DATA UNDER STUDY Start Marker

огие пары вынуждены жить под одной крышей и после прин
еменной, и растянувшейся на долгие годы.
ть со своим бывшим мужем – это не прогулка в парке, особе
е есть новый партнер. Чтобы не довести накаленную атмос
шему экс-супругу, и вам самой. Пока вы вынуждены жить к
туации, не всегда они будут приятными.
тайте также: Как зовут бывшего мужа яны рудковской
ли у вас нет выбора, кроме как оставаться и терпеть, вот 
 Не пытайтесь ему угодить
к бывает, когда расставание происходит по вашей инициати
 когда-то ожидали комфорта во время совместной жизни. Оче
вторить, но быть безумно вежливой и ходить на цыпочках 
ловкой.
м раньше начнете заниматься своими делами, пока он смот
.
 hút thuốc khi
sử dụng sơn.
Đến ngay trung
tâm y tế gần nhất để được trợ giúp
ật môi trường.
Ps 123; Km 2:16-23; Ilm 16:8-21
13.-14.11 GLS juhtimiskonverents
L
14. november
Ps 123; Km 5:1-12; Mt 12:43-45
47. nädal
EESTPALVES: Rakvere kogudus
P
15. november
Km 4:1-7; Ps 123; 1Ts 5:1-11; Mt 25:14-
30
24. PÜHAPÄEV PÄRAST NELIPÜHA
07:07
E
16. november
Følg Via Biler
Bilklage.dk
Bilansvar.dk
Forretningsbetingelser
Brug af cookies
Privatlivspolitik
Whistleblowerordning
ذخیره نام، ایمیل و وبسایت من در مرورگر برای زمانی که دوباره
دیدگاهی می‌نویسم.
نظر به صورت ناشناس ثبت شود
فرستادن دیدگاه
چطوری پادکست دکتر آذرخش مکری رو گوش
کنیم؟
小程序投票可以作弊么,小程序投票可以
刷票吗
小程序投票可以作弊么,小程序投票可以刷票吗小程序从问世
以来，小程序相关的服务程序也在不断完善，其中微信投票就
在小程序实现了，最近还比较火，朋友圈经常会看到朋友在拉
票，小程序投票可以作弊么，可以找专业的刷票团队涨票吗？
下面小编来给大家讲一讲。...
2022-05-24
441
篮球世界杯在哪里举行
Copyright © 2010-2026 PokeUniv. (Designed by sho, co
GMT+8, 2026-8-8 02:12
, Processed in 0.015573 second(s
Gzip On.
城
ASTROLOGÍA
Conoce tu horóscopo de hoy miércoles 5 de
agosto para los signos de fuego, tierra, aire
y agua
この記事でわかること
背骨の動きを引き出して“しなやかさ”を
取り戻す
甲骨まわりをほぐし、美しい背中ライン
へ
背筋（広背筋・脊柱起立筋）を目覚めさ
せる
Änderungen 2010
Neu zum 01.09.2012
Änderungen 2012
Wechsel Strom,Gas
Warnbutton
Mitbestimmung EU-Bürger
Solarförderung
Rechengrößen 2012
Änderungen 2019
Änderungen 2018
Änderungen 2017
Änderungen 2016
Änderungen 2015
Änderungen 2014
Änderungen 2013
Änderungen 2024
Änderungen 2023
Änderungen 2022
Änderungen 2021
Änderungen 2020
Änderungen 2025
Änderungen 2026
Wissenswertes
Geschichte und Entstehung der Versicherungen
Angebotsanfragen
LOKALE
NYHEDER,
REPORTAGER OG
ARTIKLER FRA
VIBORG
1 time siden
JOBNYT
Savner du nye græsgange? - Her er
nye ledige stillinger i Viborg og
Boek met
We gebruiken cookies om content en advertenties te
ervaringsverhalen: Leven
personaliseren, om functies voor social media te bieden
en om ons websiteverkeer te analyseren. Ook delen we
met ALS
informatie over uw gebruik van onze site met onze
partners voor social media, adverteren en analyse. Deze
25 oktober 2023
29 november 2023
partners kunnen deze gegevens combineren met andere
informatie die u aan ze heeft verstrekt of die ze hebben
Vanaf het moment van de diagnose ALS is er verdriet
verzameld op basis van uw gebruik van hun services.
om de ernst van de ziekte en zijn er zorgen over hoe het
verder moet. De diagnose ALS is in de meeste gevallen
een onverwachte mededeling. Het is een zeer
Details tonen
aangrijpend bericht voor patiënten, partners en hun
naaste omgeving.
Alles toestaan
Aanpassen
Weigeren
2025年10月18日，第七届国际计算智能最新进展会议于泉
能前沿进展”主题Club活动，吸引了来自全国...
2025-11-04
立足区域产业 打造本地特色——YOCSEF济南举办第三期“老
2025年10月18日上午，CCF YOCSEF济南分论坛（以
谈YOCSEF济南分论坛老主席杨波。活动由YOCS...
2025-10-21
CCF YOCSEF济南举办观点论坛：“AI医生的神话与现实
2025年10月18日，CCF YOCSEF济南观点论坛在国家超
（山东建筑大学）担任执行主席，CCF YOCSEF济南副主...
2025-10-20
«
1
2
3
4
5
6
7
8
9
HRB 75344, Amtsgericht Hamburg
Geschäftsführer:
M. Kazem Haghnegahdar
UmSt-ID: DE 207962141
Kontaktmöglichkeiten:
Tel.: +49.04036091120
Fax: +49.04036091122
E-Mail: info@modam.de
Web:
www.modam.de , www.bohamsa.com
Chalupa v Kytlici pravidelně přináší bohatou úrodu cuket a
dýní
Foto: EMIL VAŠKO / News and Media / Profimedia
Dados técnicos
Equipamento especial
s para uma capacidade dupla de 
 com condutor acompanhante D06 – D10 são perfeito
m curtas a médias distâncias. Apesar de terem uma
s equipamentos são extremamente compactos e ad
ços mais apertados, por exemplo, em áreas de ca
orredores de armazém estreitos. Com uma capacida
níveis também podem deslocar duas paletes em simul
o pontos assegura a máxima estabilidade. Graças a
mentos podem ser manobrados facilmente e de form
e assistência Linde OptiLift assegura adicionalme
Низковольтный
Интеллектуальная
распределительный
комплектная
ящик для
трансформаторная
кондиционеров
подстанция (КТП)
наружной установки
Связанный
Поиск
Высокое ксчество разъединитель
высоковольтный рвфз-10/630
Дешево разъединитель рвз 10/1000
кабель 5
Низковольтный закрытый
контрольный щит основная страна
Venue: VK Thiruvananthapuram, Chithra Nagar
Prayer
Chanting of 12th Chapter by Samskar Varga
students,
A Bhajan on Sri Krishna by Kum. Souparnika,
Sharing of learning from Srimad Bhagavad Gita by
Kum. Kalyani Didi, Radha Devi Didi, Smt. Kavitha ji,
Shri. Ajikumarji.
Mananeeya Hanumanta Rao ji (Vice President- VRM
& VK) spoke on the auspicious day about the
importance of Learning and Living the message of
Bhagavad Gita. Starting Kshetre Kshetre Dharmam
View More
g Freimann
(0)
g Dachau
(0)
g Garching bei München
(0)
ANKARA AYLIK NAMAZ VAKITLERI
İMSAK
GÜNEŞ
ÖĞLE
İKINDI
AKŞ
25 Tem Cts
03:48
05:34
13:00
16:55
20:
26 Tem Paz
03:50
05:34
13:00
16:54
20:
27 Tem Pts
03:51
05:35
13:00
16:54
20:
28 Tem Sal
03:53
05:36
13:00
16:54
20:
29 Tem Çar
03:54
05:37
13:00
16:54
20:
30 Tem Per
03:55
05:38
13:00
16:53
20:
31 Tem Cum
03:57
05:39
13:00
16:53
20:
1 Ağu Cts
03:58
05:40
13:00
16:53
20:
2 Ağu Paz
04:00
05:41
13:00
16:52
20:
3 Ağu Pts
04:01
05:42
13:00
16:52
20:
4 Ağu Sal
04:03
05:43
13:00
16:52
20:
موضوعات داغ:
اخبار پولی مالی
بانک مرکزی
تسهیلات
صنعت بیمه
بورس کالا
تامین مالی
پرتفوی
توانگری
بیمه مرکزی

DATA UNDER STUDY End Marker

◆ EXERCISE DETAILS
Update every one of the records above by writing each line out again with "13:00" replaced by "13:05" wherever it occurs. Leave everything else unchanged.

◆ YOUR SOLUTION
огие пары вынуждены жить под одной крышей и после прин
еменной, и растянувшейся на долгие годы.
ть со своим бывшим мужем – это не прогулка в парке, особе
е есть новый партнер. Чтобы не довести накаленную атмос
шему экс-супругу, и вам самой. Пока вы вынуждены жить к
туации, не всегда они будут приятными.
тайте также: Как зовут бывшего мужа яны рудковской
ли у вас нет выбора, кроме как оставаться и терпеть, вот 
 Не пытайтесь ему угодить
к бывает, когда расставание происходит по вашей инициати
 когда-то ожидали комфорта во время совместной жизни. Оче
вторить, но быть безумно вежливой и ходить на цыпочках 
ловкой.
м раньше начнете заниматься своими делами, пока он смот
.
 hút thuốc khi
sử dụng sơn.
Đến ngay trung
tâm y tế gần nhất để được trợ giúp
ật môi trường.
Ps 123; Km 2:16-23; Ilm 16:8-21
13.-14.11 GLS juhtimiskonverents
L
14. november
Ps 123; Km 5:1-12; Mt 12:43-45
47. nädal
EESTPALVES: Rakvere kogudus
P
15. november
Km 4:1-7; Ps 123; 1Ts 5:1-11; Mt 25:14-
30
24. PÜHAPÄEV PÄRAST NELIPÜHA
07:07
E
16. november
Følg Via Biler
Bilklage.dk
Bilansvar.dk
Forretningsbetingelser
Brug af cookies
Privatlivspolitik
Whistleblowerordning
ذخیره نام، ایمیل و وبسایت من در مرورگر برای زمانی که دوباره
دیدگاهی می‌نویسم.
نظر به صورت ناشناس ثبت شود
فرستادن دیدگاه
چطوری پادکست دکتر آذرخش مکری رو گوش
کنیم؟
小程序投票可以作弊么,小程序投票可以
刷票吗
小程序投票可以作弊么,小程序投票可以刷票吗小程序从问世
以来，小程序相关的服务程序也在不断完善，其中微信投票就
在小程序实现了，最近还比较火，朋友圈经常会看到朋友在拉
票，小程序投票可以作弊么，可以找专业的刷票团队涨票吗？
下面小编来给大家讲一讲。...
2022-05-24
441
篮球世界杯在哪里举行
Copyright © 2010-2026 PokeUniv. (Designed by sho, co
GMT+8, 2026-8-8 02:12
, Processed in 0.015573 second(s
Gzip On.
城
ASTROLOGÍA
Conoce tu horóscopo de hoy miércoles 5 de
agosto para los signos de fuego, tierra, aire
y agua
この記事でわかること
背骨の動きを引き出して“しなやかさ”を
取り戻す
甲骨まわりをほぐし、美しい背中ライン
へ
背筋（広背筋・脊柱起立筋）を目覚めさ
せる
Änderungen 2010
Neu zum 01.09.2012
Änderungen 2012
Wechsel Strom,Gas
Warnbutton
Mitbestimmung EU-Bürger
Solarförderung
Rechengrößen 2012
Änderungen 2019
Änderungen 2018
Änderungen 2017
Änderungen 2016
Änderungen 2015
Änderungen 2014
Änderungen 2013
Änderungen 2024
Änderungen 2023
Änderungen 2022
Änderungen 2021
Änderungen 2020
Änderungen 2025
Änderungen 2026
Wissenswertes
Geschichte und Entstehung der Versicherungen
Angebotsanfragen
LOKALE
NYHEDER,
REPORTAGER OG
ARTIKLER FRA
VIBORG
1 time siden
JOBNYT
Savner du nye græsgange? - Her er
nye ledige stillinger i Viborg og
Boek met
We gebruiken cookies om content en advertenties te
ervaringsverhalen: Leven
personaliseren, om functies voor social media te bieden
en om ons websiteverkeer te analyseren. Ook delen we
met ALS
informatie over uw gebruik van onze site met onze
partners voor social media, adverteren en analyse. Deze
25 oktober 2023
29 november 2023
partners kunnen deze gegevens combineren met andere
informatie die u aan ze heeft verstrekt of die ze hebben
Vanaf het moment van de diagnose ALS is er verdriet
verzameld op basis van uw gebruik van hun services.
om de ernst van de ziekte en zijn er zorgen over hoe het
verder moet. De diagnose ALS is in de meeste gevallen
een onverwachte mededeling. Het is een zeer
Details tonen
aangrijpend bericht voor patiënten, partners en hun
naaste omgeving.
Alles toestaan
Aanpassen
Weigeren
2025年10月18日，第七届国际计算智能最新进展会议于泉
能前沿进展”主题Club活动，吸引了来自全国...
2025-11-04
立足区域产业 打造本地特色——YOCSEF济南举办第三期“老
2025年10月18日上午，CCF YOCSEF济南分论坛（以
谈YOCSEF济南分论坛老主席杨波。活动由YOCS...
2025-10-21
CCF YOCSEF济南举办观点论坛：“AI医生的神话与现实
2025年10月18日，CCF YOCSEF济南观点论坛在国家超
（山东建筑大学）担任执行主席，CCF YOCSEF济南副主...
2025-10-20
«
1
2
3
4
5
6
7
8
9
HRB 75344, Amtsgericht Hamburg
Geschäftsführer:
M. Kazem Haghnegahdar
UmSt-ID: DE 207962141
Kontaktmöglichkeiten:
Tel.: +49.04036091120
Fax: +49.04036091122
E-Mail: info@modam.de
Web:
www.modam.de , www.bohamsa.com
Chalupa v Kytlici pravidelně přináší bohatou úrodu cuket a
dýní
Foto: EMIL VAŠKO / News and Media / Profimedia
Dados técnicos
Equipamento especial
s para uma capacidade dupla de 
 com condutor acompanhante D06 – D10 são perfeito
m curtas a médias distâncias. Apesar de terem uma
s equipamentos são extremamente compactos e ad
ços mais apertados, por exemplo, em áreas de ca
orredores de armazém estreitos. Com uma capacida
níveis também podem deslocar duas paletes em simul
o pontos assegura a máxima estabilidade. Graças a
mentos podem ser manobrados facilmente e de form
e assistência Linde OptiLift assegura adicionalme
Низковольтный
Интеллектуальная
распределительный
комплектная
ящик для
трансформаторная
кондиционеров
подстанция (КТП)
наружной установки
Связанный
Поиск
Высокое ксчество разъединитель
высоковольтный рвфз-10/630
Дешево разъединитель рвз 10/1000
кабель 5
Низковольтный закрытый
контрольный щит основная страна
Venue: VK Thiruvananthapuram, Chithra Nagar
Prayer
Chanting of 12th Chapter by Samskar Varga
students,
A Bhajan on Sri Krishna by Kum. Souparnika,
Sharing of learning from Srimad Bhagavad Gita by
Kum. Kalyani Didi, Radha Devi Didi, Smt. Kavitha ji,
Shri. Ajikumarji.
Mananeeya Hanumanta Rao ji (Vice President- VRM
& VK) spoke on the auspicious day about the
importance of Learning and Living the message of
Bhagavad Gita. Starting Kshetre Kshetre Dharmam
View More
g Freimann
(0)
g Dachau
(0)
g Garching bei München
(0)
ANKARA AYLIK NAMAZ VAKITLERI
İMSAK
GÜNEŞ
ÖĞLE
İKINDI
AKŞ
25 Tem Cts
03:48
05:34
13:05
16:55
20:
26 Tem Paz
03:50
05:34
13:05
16:54
20:
27 Tem Pts
03:51
05:35
13:05
16:54
20:
28 Tem Sal
03:53
05:36
13:05
16:54
20:
29 Tem Çar
03:54
05:37
13:05
16:54
20:
30 Tem Per
03:55
05:38
13:05
16:53
20:
31 Tem Cum
03:57
05:39
13:05
16:53
20:
1 Ağu Cts
03:58
05:40
13:05
16:53
20:
2 Ağu Paz
04:00
05:41
13:05
16:52
20:
3 Ağu Pts
04:01
05:42
13:05
16:52
20:
4 Ağu Sal
04:03
05:43
13:05
16:52
20:
موضوعات داغ:
اخبار پولی مالی
بانک مرکزی
تسهیلات
صنعت بیمه
بورس کالا
تامین مالی
پرتفوی
توانگری
بیمه مرکزی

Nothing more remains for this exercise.